The interview was published ahead of Israeli Prime Minister Benjamin Netanyahu’s visit to the U.S., where he will meet with U.S. President Donald Trump at the latter’s Mar-a-Lago resort in Florida. Iran is among the topics expected to be under discussion.
The meeting is expected to be on advancing the Gaza peace plan, disarming Hamas, demilitarizing Gaza and the fate of the last hostage still remaining in the Strip, a spokesperson for the Israeli foreign ministry said before the Israeli delegation departed on Sunday for the U.S. The spokesperson added that Netanyahu’s agenda is expected to include the “danger Iran poses” to both the Middle East and United States.
The U.S. and Israel combined to attack Iran in June during a 12-day conflict that killed some 1,100 Iranians and saw strikes against Iran’s key nuclear facilities, its air defense network and prominent military and Islamic Revolutionary Guard Corps (IRGC) sites around the country.
Senior military, IRGC and nuclear research personnel were among those killed.
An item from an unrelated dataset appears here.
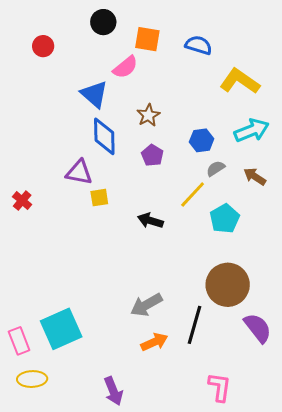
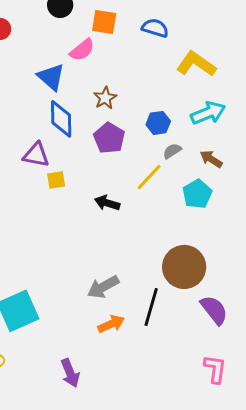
purple pentagon: (152, 155) -> (109, 138), size x1.4
cyan pentagon: (225, 219) -> (197, 194), moved
pink L-shape: (220, 387) -> (215, 369), moved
Retaliatory missile attacks by Iran killed 28 people in Israel.
In the lead up to and during the June conflict, Netanyahu repeatedly hinted that Israel may pursue a regime change strategy in Iran, seeking to topple the Khamenei-led theocracy there. “This is your opportunity to stand up,” Netanyahu said in an address to Iranians during the war.
Trump even raised the prospect of killing Khamenei in the days before the U.S. joined Israel’s campaign. “We know exactly where the so-called ‘Supreme Leader’ is hiding,” Trump wrote on social media. “He is an easy target, but is safe there — We are not going to take him out (kill!), at least not for now.”
The months since the conflict have seen little progress on a new deal to constrain Iran’s nuclear program or cap its ballistic missile arsenal — two goals long expressed by Trump.
Earlier this month, Trump said that Iran “can try” to rebuild its ballistic missile program, but “it’s going to take them a long time to come back.”
“But if they do want to come back without a deal, then we’re going to obliterate that one, too,” Trump said. “You know, we can knock out their missiles very quickly, we have great power.”
Netanyahu will meet with Trump on Monday shortly after Iran conducted a major military exercise involving ballistic missiles. Referring to recent Iranian activity, Netanyahu warned last week that “any action against Israel will be met with a very severe response.”
At home, the Iranian regime faces serious economic challenges as the country’s currency — the rial — edged lower over recent weeks, causing widespread dissatisfaction and protests.
Over the weekend, groups of shop-owners closed their businesses in two large malls in downtown Tehran protesting the rapid drop in the value of the rial.
Pezeshkian was elected to replace late President Ebrahim Raisi — who died in a helicopter crash in 2024 — with the lowest turnout in the Islamic Republic’s presidential election history. He was widely seen as a moderate alternative to hardliners aligned with the IRGC.